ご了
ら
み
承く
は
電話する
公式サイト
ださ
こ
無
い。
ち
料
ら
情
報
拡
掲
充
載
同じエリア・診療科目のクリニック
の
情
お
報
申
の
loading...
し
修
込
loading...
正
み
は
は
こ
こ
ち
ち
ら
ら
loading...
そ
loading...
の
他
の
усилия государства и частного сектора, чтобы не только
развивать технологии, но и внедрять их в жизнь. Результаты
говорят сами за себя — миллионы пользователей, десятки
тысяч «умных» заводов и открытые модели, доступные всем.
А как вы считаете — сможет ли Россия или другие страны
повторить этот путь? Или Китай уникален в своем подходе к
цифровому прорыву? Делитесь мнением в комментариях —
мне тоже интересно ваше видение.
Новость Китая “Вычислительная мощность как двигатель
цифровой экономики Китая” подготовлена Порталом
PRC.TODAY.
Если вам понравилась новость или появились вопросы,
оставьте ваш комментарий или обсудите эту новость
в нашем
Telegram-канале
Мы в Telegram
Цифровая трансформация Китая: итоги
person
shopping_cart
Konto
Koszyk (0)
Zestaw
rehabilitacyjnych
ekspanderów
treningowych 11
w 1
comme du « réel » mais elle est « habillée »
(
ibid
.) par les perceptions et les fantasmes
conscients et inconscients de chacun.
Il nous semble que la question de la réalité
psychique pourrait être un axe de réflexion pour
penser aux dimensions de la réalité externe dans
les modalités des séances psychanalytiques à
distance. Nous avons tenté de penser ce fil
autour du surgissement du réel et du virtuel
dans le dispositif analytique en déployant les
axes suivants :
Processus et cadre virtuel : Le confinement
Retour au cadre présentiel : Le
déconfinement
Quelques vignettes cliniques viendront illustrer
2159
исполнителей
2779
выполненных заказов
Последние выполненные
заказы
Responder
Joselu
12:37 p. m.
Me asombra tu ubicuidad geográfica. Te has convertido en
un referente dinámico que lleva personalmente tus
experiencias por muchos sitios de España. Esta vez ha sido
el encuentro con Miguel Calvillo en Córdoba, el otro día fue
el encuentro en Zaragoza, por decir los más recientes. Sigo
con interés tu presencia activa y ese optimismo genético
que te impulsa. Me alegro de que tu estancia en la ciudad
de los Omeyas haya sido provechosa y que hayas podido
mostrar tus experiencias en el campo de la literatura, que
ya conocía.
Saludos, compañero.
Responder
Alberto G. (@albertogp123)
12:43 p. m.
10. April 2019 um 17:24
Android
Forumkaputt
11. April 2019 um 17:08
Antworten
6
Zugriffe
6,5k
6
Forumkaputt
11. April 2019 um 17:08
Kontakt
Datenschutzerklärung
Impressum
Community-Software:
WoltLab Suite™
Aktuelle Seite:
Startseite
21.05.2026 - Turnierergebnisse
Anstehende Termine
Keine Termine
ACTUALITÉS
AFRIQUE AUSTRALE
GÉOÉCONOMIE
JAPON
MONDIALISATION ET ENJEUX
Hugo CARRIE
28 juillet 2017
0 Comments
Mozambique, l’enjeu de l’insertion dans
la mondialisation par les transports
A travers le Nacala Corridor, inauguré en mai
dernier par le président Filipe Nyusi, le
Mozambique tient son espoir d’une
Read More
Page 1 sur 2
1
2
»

──────

[Problem statement] Nothing in the listing should be left out; repeat it exactly.

[Answer space]
ご了
ら
み
承く
は
電話する
公式サイト
ださ
こ
無
い。
ち
料
ら
情
報
拡
掲
充
載
同じエリア・診療科目のクリニック
の
情
お
報
申
の
loading...
し
修
込
loading...
正
み
は
は
こ
こ
ち
ち
ら
ら
loading...
そ
loading...
の
他
の
усилия государства и частного сектора, чтобы не только
развивать технологии, но и внедрять их в жизнь. Результаты
говорят сами за себя — миллионы пользователей, десятки
тысяч «умных» заводов и открытые модели, доступные всем.
А как вы считаете — сможет ли Россия или другие страны
повторить этот путь? Или Китай уникален в своем подходе к
цифровому прорыву? Делитесь мнением в комментариях —
мне тоже интересно ваше видение.
Новость Китая “Вычислительная мощность как двигатель
цифровой экономики Китая” подготовлена Порталом
PRC.TODAY.
Если вам понравилась новость или появились вопросы,
оставьте ваш комментарий или обсудите эту новость
в нашем
Telegram-канале
Мы в Telegram
Цифровая трансформация Китая: итоги
person
shopping_cart
Konto
Koszyk (0)
Zestaw
rehabilitacyjnych
ekspanderów
treningowych 11
w 1
comme du « réel » mais elle est « habillée »
(
ibid
.) par les perceptions et les fantasmes
conscients et inconscients de chacun.
Il nous semble que la question de la réalité
psychique pourrait être un axe de réflexion pour
penser aux dimensions de la réalité externe dans
les modalités des séances psychanalytiques à
distance. Nous avons tenté de penser ce fil
autour du surgissement du réel et du virtuel
dans le dispositif analytique en déployant les
axes suivants :
Processus et cadre virtuel : Le confinement
Retour au cadre présentiel : Le
déconfinement
Quelques vignettes cliniques viendront illustrer
2159
исполнителей
2779
выполненных заказов
Последние выполненные
заказы
Responder
Joselu
12:37 p. m.
Me asombra tu ubicuidad geográfica. Te has convertido en
un referente dinámico que lleva personalmente tus
experiencias por muchos sitios de España. Esta vez ha sido
el encuentro con Miguel Calvillo en Córdoba, el otro día fue
el encuentro en Zaragoza, por decir los más recientes. Sigo
con interés tu presencia activa y ese optimismo genético
que te impulsa. Me alegro de que tu estancia en la ciudad
de los Omeyas haya sido provechosa y que hayas podido
mostrar tus experiencias en el campo de la literatura, que
ya conocía.
Saludos, compañero.
Responder
Alberto G. (@albertogp123)
12:43 p. m.
10. April 2019 um 17:24
Android
Forumkaputt
11. April 2019 um 17:08
Antworten
6
Zugriffe
6,5k
6
Forumkaputt
11. April 2019 um 17:08
Kontakt
Datenschutzerklärung
Impressum
Community-Software:
WoltLab Suite™
Aktuelle Seite:
Startseite
21.05.2026 - Turnierergebnisse
Anstehende Termine
Keine Termine
ACTUALITÉS
AFRIQUE AUSTRALE
GÉOÉCONOMIE
JAPON
MONDIALISATION ET ENJEUX
Hugo CARRIE
28 juillet 2017
0 Comments
Mozambique, l’enjeu de l’insertion dans
la mondialisation par les transports
A travers le Nacala Corridor, inauguré en mai
dernier par le président Filipe Nyusi, le
Mozambique tient son espoir d’une
Read More
Page 1 sur 2
1
2
»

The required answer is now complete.